Revision as of 16:14, 13 September 2007

Certified HTTP API

This is the ever-evolving api for a Python implementation of Certified HTTP.

Client

Th major problem we face on the client is resumption. If you send a message, then you crash, what makes you not decide to send the same message with a new message-id? If you planned on sending a message, then taking some actions based on the response, how can you ensure that said actions get carried out on resumption? In the general sense, this implies that a certified http client must be able to capture and store a continuation.

There may be a way to capture a continuation automatically, but it seems unlikely that we'll be able to solve that problem in general, much more likely that the developer writing the chttp client will have to write continuation-friendly code.
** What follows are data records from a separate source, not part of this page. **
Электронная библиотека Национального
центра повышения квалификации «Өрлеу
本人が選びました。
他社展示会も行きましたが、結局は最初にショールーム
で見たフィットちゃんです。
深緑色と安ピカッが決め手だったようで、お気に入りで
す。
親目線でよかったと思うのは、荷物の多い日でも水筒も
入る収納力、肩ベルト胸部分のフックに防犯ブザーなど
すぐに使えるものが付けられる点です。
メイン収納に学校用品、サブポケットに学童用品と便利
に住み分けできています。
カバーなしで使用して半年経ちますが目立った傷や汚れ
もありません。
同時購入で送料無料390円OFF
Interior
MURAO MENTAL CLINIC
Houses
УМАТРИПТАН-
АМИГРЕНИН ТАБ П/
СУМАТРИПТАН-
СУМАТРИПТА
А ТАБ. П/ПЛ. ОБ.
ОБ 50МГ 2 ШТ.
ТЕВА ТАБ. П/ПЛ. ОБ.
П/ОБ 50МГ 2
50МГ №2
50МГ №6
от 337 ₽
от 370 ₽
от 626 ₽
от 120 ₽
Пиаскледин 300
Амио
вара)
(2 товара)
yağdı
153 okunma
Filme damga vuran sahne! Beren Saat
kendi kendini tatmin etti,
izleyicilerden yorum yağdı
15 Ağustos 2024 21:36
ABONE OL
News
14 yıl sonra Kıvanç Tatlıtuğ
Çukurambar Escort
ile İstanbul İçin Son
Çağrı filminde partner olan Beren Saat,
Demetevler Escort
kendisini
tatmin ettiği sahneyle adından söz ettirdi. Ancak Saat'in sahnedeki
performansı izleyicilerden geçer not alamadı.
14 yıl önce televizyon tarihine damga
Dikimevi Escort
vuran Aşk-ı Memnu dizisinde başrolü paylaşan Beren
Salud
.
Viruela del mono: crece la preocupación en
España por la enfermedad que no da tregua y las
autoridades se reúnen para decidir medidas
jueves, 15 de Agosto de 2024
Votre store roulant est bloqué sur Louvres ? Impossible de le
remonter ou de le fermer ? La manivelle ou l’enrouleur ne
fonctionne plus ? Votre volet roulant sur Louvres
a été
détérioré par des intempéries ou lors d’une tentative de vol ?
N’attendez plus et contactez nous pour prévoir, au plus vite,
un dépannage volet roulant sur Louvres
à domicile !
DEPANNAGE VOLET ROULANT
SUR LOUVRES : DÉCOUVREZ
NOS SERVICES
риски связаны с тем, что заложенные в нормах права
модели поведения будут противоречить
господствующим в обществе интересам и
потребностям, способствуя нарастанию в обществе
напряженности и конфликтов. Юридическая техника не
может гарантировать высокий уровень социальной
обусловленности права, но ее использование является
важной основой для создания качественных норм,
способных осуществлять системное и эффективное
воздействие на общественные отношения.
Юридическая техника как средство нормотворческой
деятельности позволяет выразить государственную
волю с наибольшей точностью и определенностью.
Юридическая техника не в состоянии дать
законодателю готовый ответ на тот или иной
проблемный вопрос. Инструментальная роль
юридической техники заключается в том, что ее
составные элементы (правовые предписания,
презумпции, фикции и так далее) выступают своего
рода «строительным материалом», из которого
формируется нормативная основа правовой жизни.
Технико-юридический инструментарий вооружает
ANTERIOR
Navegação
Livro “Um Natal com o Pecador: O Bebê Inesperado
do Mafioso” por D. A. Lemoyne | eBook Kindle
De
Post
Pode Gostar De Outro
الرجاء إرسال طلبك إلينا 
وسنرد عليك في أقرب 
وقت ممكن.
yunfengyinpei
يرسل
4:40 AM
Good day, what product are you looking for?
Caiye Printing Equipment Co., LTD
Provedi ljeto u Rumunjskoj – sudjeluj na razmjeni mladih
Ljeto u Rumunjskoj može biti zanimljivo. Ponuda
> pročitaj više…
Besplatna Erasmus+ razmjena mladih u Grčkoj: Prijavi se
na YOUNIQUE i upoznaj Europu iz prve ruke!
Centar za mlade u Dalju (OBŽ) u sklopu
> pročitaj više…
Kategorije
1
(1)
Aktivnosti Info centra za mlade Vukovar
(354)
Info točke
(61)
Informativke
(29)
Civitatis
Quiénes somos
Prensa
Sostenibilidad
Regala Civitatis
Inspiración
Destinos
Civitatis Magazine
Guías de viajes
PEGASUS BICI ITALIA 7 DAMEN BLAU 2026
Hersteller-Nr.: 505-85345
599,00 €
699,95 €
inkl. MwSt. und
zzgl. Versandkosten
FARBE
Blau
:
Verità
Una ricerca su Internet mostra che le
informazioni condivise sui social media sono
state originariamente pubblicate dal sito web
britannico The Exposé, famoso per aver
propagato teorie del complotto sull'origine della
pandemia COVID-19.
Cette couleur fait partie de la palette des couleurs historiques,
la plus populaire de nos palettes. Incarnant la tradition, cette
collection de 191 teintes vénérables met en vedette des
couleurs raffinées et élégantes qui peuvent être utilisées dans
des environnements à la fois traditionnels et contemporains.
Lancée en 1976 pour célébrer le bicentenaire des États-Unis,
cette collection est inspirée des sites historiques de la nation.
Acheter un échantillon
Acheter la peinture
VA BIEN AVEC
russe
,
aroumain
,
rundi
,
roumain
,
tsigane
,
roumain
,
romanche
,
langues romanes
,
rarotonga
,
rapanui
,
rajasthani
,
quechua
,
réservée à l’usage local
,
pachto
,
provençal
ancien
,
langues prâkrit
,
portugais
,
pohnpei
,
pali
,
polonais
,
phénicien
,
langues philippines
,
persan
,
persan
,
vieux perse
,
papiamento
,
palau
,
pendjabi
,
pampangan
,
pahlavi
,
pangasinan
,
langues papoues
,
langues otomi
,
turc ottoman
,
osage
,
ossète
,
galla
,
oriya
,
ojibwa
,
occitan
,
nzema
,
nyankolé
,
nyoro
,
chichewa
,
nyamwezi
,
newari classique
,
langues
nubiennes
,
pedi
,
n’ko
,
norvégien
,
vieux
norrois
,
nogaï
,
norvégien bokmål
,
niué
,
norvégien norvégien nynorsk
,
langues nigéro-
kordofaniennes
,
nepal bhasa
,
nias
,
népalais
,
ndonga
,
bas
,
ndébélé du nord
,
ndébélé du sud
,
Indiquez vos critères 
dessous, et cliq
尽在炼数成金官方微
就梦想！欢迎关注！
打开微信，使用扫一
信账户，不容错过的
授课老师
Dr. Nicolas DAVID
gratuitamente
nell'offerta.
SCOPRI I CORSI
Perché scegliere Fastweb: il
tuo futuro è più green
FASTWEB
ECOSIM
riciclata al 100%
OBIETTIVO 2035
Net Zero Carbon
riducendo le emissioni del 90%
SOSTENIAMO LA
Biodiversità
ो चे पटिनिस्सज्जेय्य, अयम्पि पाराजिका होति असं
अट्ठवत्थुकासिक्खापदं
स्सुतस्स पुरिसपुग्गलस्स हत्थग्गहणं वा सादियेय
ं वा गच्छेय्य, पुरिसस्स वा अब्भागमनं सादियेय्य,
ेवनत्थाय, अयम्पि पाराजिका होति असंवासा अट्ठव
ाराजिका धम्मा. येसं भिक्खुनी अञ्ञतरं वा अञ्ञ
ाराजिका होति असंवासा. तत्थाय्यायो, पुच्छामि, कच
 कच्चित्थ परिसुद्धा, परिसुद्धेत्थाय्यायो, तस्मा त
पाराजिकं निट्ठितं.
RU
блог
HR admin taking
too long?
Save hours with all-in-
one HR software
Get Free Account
We need to have an API that allows you to conveniently store and restore the enough application state to serve as a continuation, and to unit test that you actually got all the state you needed!

def start_transferring_foo(req)
   # might not be necessary if we can inspect up the stack.
   with_chttp(this_other_function, req)

def this_other_function(req, chttp_context):
   body = req.readbody()
   
   # this context method saves away the non-deterministic thing
   # during the initial execution, and spits out the saved value on subsequent runs
   local = chttp_context.persist(some_non_deterministic_thing)
   
   response = chttp_context.post(escrow_url, "start transaction")
   
   # see if we can make this post method capture a retroactive continuation?
   # or at least remove the need for an interstitial function definition
   
   coupon_code = local + response['random number']

Server

The paradigm on the server is actually a little easier to conceptualize, since we already have a handle method on the server that we expect to be called asynchronously. We still have to be careful about relying on module-level objects and other external contexts.